Können Vorstandsämter zusammengelegt werden?

Häufig finden sich bei Vorstandswahlen in Vereinen nicht für alle Ämter, die die Satzung vorsieht, Kandidaten. Es bietet sich dann an, dass ein Mitglied des Vorstandes zwei verschiedene Ämter ausübt. Rechtlich ist das aber nicht in jedem Fall möglich.

Grundsätzlich kein Problem ist die zeitweilige, vertretungsweise Übernahme eines zweiten Vorstandsamtes, wenn also ein Vorstandsmitglied ausfällt.

Anders sieht es aus, wenn eine Person bei der Mitgliederversammlung auf zwei Vorstandsposten gewählt werden soll (Personalunion). Dann wird der Vorstand verkleinert, d. h. die Zahl der Vorstandsmitglieder ist kleiner, auch wenn die Zahl der Ämter unverändert bleibt.
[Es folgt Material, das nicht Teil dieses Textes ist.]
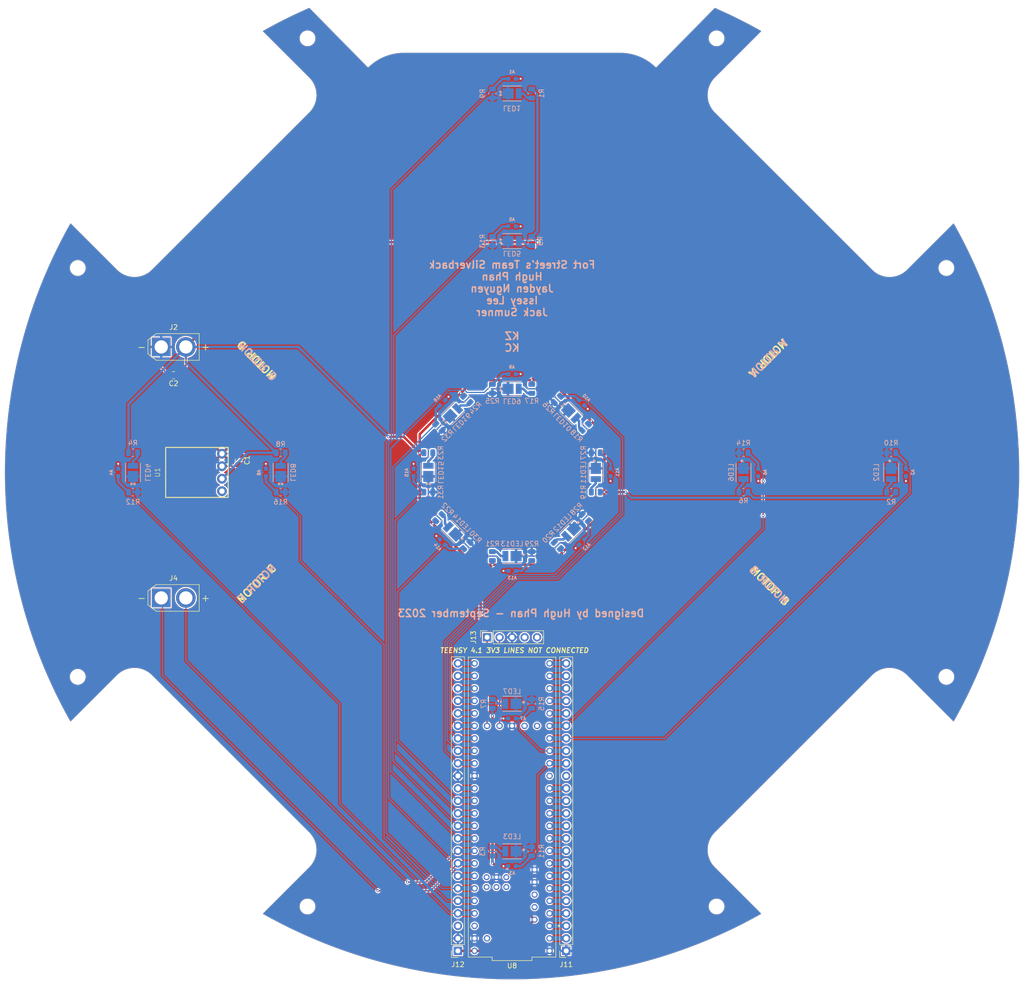
<source format=kicad_pcb>
(kicad_pcb (version 20221018) (generator pcbnew)

  (general
    (thickness 1.6)
  )

  (paper "A3")
  (layers
    (0 "F.Cu" signal)
    (31 "B.Cu" signal)
    (32 "B.Adhes" user "B.Adhesive")
    (33 "F.Adhes" user "F.Adhesive")
    (34 "B.Paste" user)
    (35 "F.Paste" user)
    (36 "B.SilkS" user "B.Silkscreen")
    (37 "F.SilkS" user "F.Silkscreen")
    (38 "B.Mask" user)
    (39 "F.Mask" user)
    (40 "Dwgs.User" user "User.Drawings")
    (41 "Cmts.User" user "User.Comments")
    (42 "Eco1.User" user "User.Eco1")
    (43 "Eco2.User" user "User.Eco2")
    (44 "Edge.Cuts" user)
    (45 "Margin" user)
    (46 "B.CrtYd" user "B.Courtyard")
    (47 "F.CrtYd" user "F.Courtyard")
    (48 "B.Fab" user)
    (49 "F.Fab" user)
    (50 "User.1" user)
    (51 "User.2" user)
    (52 "User.3" user)
    (53 "User.4" user)
    (54 "User.5" user)
    (55 "User.6" user)
    (56 "User.7" user)
    (57 "User.8" user)
    (58 "User.9" user)
  )

  (setup
    (stackup
      (layer "F.SilkS" (type "Top Silk Screen"))
      (layer "F.Paste" (type "Top Solder Paste"))
      (layer "F.Mask" (type "Top Solder Mask") (thickness 0.01))
      (layer "F.Cu" (type "copper") (thickness 0.035))
      (layer "dielectric 1" (type "core") (thickness 1.51) (material "FR4") (epsilon_r 4.5) (loss_tangent 0.02))
      (layer "B.Cu" (type "copper") (thickness 0.035))
      (layer "B.Mask" (type "Bottom Solder Mask") (thickness 0.01))
      (layer "B.Paste" (type "Bottom Solder Paste"))
      (layer "B.SilkS" (type "Bottom Silk Screen"))
      (copper_finish "None")
      (dielectric_constraints no)
    )
    (pad_to_mask_clearance 0)
    (aux_axis_origin 150 150)
    (pcbplotparams
      (layerselection 0x00010fc_ffffffff)
      (plot_on_all_layers_selection 0x0000000_00000000)
      (disableapertmacros false)
      (usegerberextensions false)
      (usegerberattributes true)
      (usegerberadvancedattributes true)
      (creategerberjobfile true)
      (dashed_line_dash_ratio 12.000000)
      (dashed_line_gap_ratio 3.000000)
      (svgprecision 6)
      (plotframeref false)
      (viasonmask false)
      (mode 1)
      (useauxorigin false)
      (hpglpennumber 1)
      (hpglpenspeed 20)
      (hpglpendiameter 15.000000)
      (dxfpolygonmode true)
      (dxfimperialunits true)
      (dxfusepcbnewfont true)
      (psnegative false)
      (psa4output false)
      (plotreference true)
      (plotvalue true)
      (plotinvisibletext false)
      (sketchpadsonfab false)
      (subtractmaskfromsilk false)
      (outputformat 1)
      (mirror false)
      (drillshape 0)
      (scaleselection 1)
      (outputdirectory "MFR/")
    )
  )

  (net 0 "")
  (net 1 "unconnected-(J11-Pin_15-Pad15)")
  (net 2 "GND")
  (net 3 "/2")
  (net 4 "+5V")
  (net 5 "unconnected-(J12-Pin_3-Pad3)")
  (net 6 "/30")
  (net 7 "/31")
  (net 8 "/28")
  (net 9 "/29")
  (net 10 "/34")
  (net 11 "/35")
  (net 12 "/7")
  (net 13 "/8")
  (net 14 "/32")
  (net 15 "/18")
  (net 16 "/19")
  (net 17 "/0")
  (net 18 "/1")
  (net 19 "/3")
  (net 20 "/4")
  (net 21 "/5")
  (net 22 "/6")
  (net 23 "/9")
  (net 24 "/10")
  (net 25 "/11")
  (net 26 "/12")
  (net 27 "/24")
  (net 28 "/25")
  (net 29 "/14")
  (net 30 "/15")
  (net 31 "/23")
  (net 32 "/22")
  (net 33 "/21")
  (net 34 "/20")
  (net 35 "/17")
  (net 36 "/16")
  (net 37 "/13")
  (net 38 "/41")
  (net 39 "/40")
  (net 40 "/39")
  (net 41 "/38")
  (net 42 "/37")
  (net 43 "/36")
  (net 44 "/33")
  (net 45 "Net-(LED1-Pad2)")
  (net 46 "Net-(LED2-Pad2)")
  (net 47 "Net-(LED3-Pad2)")
  (net 48 "Net-(LED4-Pad2)")
  (net 49 "Net-(LED5-Pad2)")
  (net 50 "Net-(LED6-Pad2)")
  (net 51 "Net-(LED7-Pad2)")
  (net 52 "Net-(LED8-Pad2)")
  (net 53 "Net-(LED9-Pad2)")
  (net 54 "Net-(LED10-Pad2)")
  (net 55 "Net-(LED11-Pad2)")
  (net 56 "Net-(LED12-Pad2)")
  (net 57 "Net-(LED13-Pad2)")
  (net 58 "Net-(LED14-Pad2)")
  (net 59 "Net-(LED15-Pad2)")
  (net 60 "Net-(LED16-Pad2)")
  (net 61 "/27")
  (net 62 "/26")
  (net 63 "unconnected-(U8-PadVBAT)")
  (net 64 "unconnected-(U8-3.3V__2-Pad3.3V_3)")
  (net 65 "unconnected-(U8-PadVUSB)")
  (net 66 "unconnected-(U8-PadR-)")
  (net 67 "unconnected-(U8-PadR+)")
  (net 68 "unconnected-(U8-PadT+)")
  (net 69 "unconnected-(U8-PadLED)")
  (net 70 "unconnected-(U8-PadT-)")
  (net 71 "unconnected-(U8-PadD-)")
  (net 72 "unconnected-(U8-PadD+)")
  (net 73 "unconnected-(U8-3.3V-Pad3.3V_1)")
  (net 74 "unconnected-(U8-3.3V__1-Pad3.3V_2)")
  (net 75 "/ON{slash}OFF")
  (net 76 "/PROGRAM")
  (net 77 "unconnected-(J13-Pin_4-Pad4)")
  (net 78 "unconnected-(J13-Pin_5-Pad5)")
  (net 79 "+3V3")
  (net 80 "unconnected-(U1-SHDN-Pad1)")

  (footprint "Connector_AMASS:AMASS_XT30U-F_1x02_P5.0mm_Vertical" (layer "F.Cu") (at 78.75 124.5))

  (footprint "Connector_AMASS:AMASS_XT30U-F_1x02_P5.0mm_Vertical" (layer "F.Cu") (at 78.75 175.5))

  (footprint "Capacitor_SMD:C_0805_2012Metric" (layer "F.Cu") (at 94.5 147.5 -90))

  (footprint "Capacitor_SMD:C_0805_2012Metric" (layer "F.Cu") (at 81.25 130.25 180))

  (footprint "Connector_PinSocket_2.54mm:PinSocket_1x24_P2.54mm_Vertical" (layer "F.Cu") (at 161 247.22 180))

  (footprint "Connector_PinSocket_2.54mm:PinSocket_1x24_P2.54mm_Vertical" (layer "F.Cu") (at 139 247.22 180))

  (footprint "DEV-16771:MODULE_DEV-16771" (layer "F.Cu") (at 150 218.01 90))

  (footprint "Connector_PinSocket_2.54mm:PinSocket_1x05_P2.54mm_Vertical" (layer "F.Cu") (at 144.925 183.5 90))

  (footprint "Converter_DCDC:Pololu 3.3V, 500mA Step-Down Voltage Regulator D24V5F3" (layer "F.Cu") (at 86 150 90))

  (footprint "JB2835AWT-W-U30GA0000-N0000001:LED_J2835_CRW" (layer "B.Cu") (at 150 103))

  (footprint "ALS-PT19-315C_L177_TR8:XDCR_ALS-PT19-315C_L177_TR8" (layer "B.Cu") (at 164.142136 164.142136 45))

  (footprint "Resistor_SMD:R_0805_2012Metric" (layer "B.Cu") (at 197 146))

  (footprint "Resistor_SMD:R_0805_2012Metric" (layer "B.Cu") (at 73 146))

  (footprint "Resistor_SMD:R_0805_2012Metric" (layer "B.Cu") (at 146 103 90))

  (footprint "Resistor_SMD:R_0805_2012Metric" (layer "B.Cu") (at 167 154 180))

  (footprint "JB2835AWT-W-U30GA0000-N0000001:LED_J2835_CRW" (layer "B.Cu") (at 227 150 -90))

  (footprint "JB2835AWT-W-U30GA0000-N0000001:LED_J2835_CRW" (layer "B.Cu") (at 137.979185 137.979185 45))

  (footprint "Resistor_SMD:R_0805_2012Metric" (layer "B.Cu") (at 133 146))

  (footprint "ALS-PT19-315C_L177_TR8:XDCR_ALS-PT19-315C_L177_TR8" (layer "B.Cu") (at 150 230))

  (footprint "Resistor_SMD:R_0805_2012Metric" (layer "B.Cu") (at 103 154 180))

  (footprint "ALS-PT19-315C_L177_TR8:XDCR_ALS-PT19-315C_L177_TR8" (layer "B.Cu") (at 230 150 90))

  (footprint "JB2835AWT-W-U30GA0000-N0000001:LED_J2835_CRW" (layer "B.Cu") (at 150 227 180))

  (footprint "Resistor_SMD:R_0805_2012Metric" (layer "B.Cu") (at 154 227 -90))

  (footprint "Resistor_SMD:R_0805_2012Metric" (layer "B.Cu") (at 164.849242 140.807612 -135))

  (footprint "Resistor_SMD:R_0805_2012Metric" (layer "B.Cu") (at 146 197 90))

  (footprint "Resistor_SMD:R_0805_2012Metric" (layer "B.Cu") (at 146 227 90))

  (footprint "Resistor_SMD:R_0805_2012Metric" (layer "B.Cu") (at 159.192388 135.150758 45))

  (footprint "ALS-PT19-315C_L177_TR8:XDCR_ALS-PT19-315C_L177_TR8" (layer "B.Cu") (at 135.857864 135.857864 -135))

  (footprint "JB2835AWT-W-U30GA0000-N0000001:LED_J2835_CRW" (layer "B.Cu") (at 197 150 -90))

  (footprint "Resistor_SMD:R_0805_2012Metric" (layer "B.Cu") (at 135.150758 140.807612 135))

  (footprint "ALS-PT19-315C_L177_TR8:XDCR_ALS-PT19-315C_L177_TR8" (layer "B.Cu") (at 135.857864 164.142136 -45))

  (footprint "Resistor_SMD:R_0805_2012Metric" (layer "B.Cu") (at 197 154 180))

  (footprint "Resistor_SMD:R_0805_2012Metric" (layer "B.Cu") (at 154 197 -90))

  (footprint "ALS-PT19-315C_L177_TR8:XDCR_ALS-PT19-315C_L177_TR8" (layer "B.Cu") (at 164.142136 135.857864 135))

  (footprint "Resistor_SMD:R_0805_2012Metric" (layer "B.Cu") (at 146 133 90))

  (footprint "ALS-PT19-315C_L177_TR8:XDCR_ALS-PT19-315C_L177_TR8" (layer "B.Cu") (at 150 170))

  (footprint "Resistor_SMD:R_0805_2012Metric" (layer "B.Cu") (at 164.849242 159.192388 -45))

  (footprint "Resistor_SMD:R_0805_2012Metric" (layer "B.Cu") (at 227 146))

  (footprint "JB2835AWT-W-U30GA0000-N0000001:LED_J2835_CRW" (layer "B.Cu") (at 162.020815 162.020815 -135))

  (footprint "JB2835AWT-W-U30GA0000-N0000001:LED_J2835_CRW" (layer "B.Cu") (at 150 197 180))

  (footprint "Resistor_SMD:R_0805_2012Metric" locked (layer "B.Cu")
    (tstamp 6ac2c810-d372-4c3e-b76b-5eac3c2bc451)
    (at 135.150758 159.192388 45)
    (descr "Resistor SMD 0805 (2012 Metric), square (rectangular) end terminal, IPC_7351 nominal, (Body size source: IPC-SM-782 page 72, https://www.pcb-3d.com/wordpress/wp-content/uploads/ipc-sm-782a_amendment_1_and_2.pdf), generated with kicad-footprint-generator")
    (tags "resistor")
    (property "Sheetfile" "Line 3.1.kicad_sch")
    (property "Sheetname" "")
    (property "ki_description" "Resistor, small US symbol")
    (property "ki_keywords" "r resistor")
    (path "/a6f3d57c-9cfe-40b1-8ee2-b260aac40e26")
    (attr smd)
    (fp_text reference "R22" (at 2.5 0 135) (layer "B.SilkS")
        (effects (font (size 1 1) (thickness 0.15)) (justify mirror))
      (tstamp b3d1dab6-ffe3-4673-a82f-66b320fcf339)
    )
    (fp_text value "36R" (at 0 -1.65 45) (layer "B.Fab")
        (effects (font (size 1 1) (thickness 0.15)) (justify mirror))
      (tstamp 47386bae-4edb-4598-b148-27311df21062)
    )
    (fp_text user "${REFERENCE}" (at 0 0 45) (layer "B.Fab")
        (effects (font (size 0.5 0.5) (thickness 0.08)) (justify mirror))
      (tstamp d41f1dc0-a9a7-4a8b-ae31-c5d59d49b32b)
    )
    (fp_line (start -0.227064 -0.735) (end 0.227064 -0.735)
      (stroke (width 0.12) (type solid)) (layer "B.SilkS") (tstamp 73d2519d-f94a-4b72-a16d-cc8f7454730f))
    (fp_line (start -0.227064 0.735) (end 0.227064 0.735)
      (stroke (width 0.12) (type solid)) (layer "B.SilkS") (tstamp d5d795c8-1dfb-403b-8603-b4cc017d18e8))
    (fp_line (start -1.68 -0.95) (end -1.68 0.95)
      (stroke (width 0.05) (type solid)) (layer "B.CrtYd") (tstamp e1efb059-de0e-4242-90f4-b86ac9460e20))
    (fp_line (start -1.68 0.95) (end 1.68 0.95)
      (stroke (width 0.05) (type solid)) (layer "B.CrtYd") (tstamp 49cfb625-85b5-4dda-a2e3-1e32cc07ad03))
    (fp_line (start 1.68 -0.95) (end -1.68 -0.95)
      (stroke (width 0.05) (type solid)) (layer "B.CrtYd") (tstamp f646cf27-9da5-4d94-b864-e6c96d139a43))
    (fp_line (start 1.68 0.95) (end 1.68 -0.95)
      (stroke (width 0.05) (type solid)) (layer "B.CrtYd") (tstamp c6e4a015-7655-4986-ba40-1883e96eb148))
    (fp_line (start -1 -0.625) (end -1 0.625)
      (stroke (width 0.1) (type solid)) (layer "B.Fab") (tstamp ef1b27d3-1dc8-4738-a5d5-530312706622))
    (fp_line (start -1 0.625) (end 1 0.625)
      (stroke (width 0.1) (type solid)) (layer "B.Fab") (tstamp f916d303-18a2-405a-89db-5d5301ca9923))
    (fp_line (start 1 -0.625) (end -
... [1223158 chars truncated]
</source>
In Literatur und Rechtssprechung gibt es für diesen Fall keine eindeutige Bewertung. Ausschlaggebend ist in jedem Fall die Satzung. Trifft sie keine besondere Regelung, muss durch Auslegung der entsprechenden Satzungsklauseln geklärt werden, ob eine Personalunion möglich ist.

Voraussetzung für eine Zusammenlegung von Ämtern ist aber immer, dass der Verein auch mit der kleineren Zahl von Vorstandsmitgliedern noch vertreten nach außen werden kann. Ausgeschlossen ist die Personalunion also, wenn Personen fehlen, die laut Satzung zu Vertretung des Vereins nötig sind. Wenn also z. B. die Satzung zwei Vorstandsämter vorsieht und der Verein durch beide gerichtlich und außergerichtlich vertreten wird, kommt eine Zusammenlegung der Ämter nicht in Frage

Grundsätzlich gilt: Wenn die Satzung des Vereins nicht eine bestimmte Kopfzahl vorsieht oder eine Personalunion ausdrücklich verbietet, ist die Ausübung mehrerer Ämter durch eine Person möglich.

Wenn die Satzung drei Vorstandsämter vorsieht und der Verein durch zwei Mitglieder des Vorstandes gerichtlich und außergerichtlich vertreten wird und der Vorstand bei Anwesenheit von zwei Mitgliedern beschlussfähig ist, liegt die Mindestzahl der Vorstandsmitglieder bei zwei Personen. Ein Vorstandsmitglied könnte somit zwei Ämter ausüben.
Das gilt aber nur, wenn sich aus der Art der Ämter nichts anderes ergibt. Das Amt des Vorsitzenden und seines Stellvertreters etwa kann nicht von ein und derselben Person wahrgenommen werden.

Ist eine Verkleinerung des Vorstands durch Zusammenlegen von Ämtern nicht möglich, bleibt nur die Satzungsänderung. Zu prüfen ist dann, ob man nicht auf eine bestimmte Aufgabenteilung im Vorstands ganz verzichtet und eventuell auch die Zahl der Vorstandsmitglieder nicht per Satzung festlegt, sondern erst bei der Wahl. Beides ist durchaus möglich.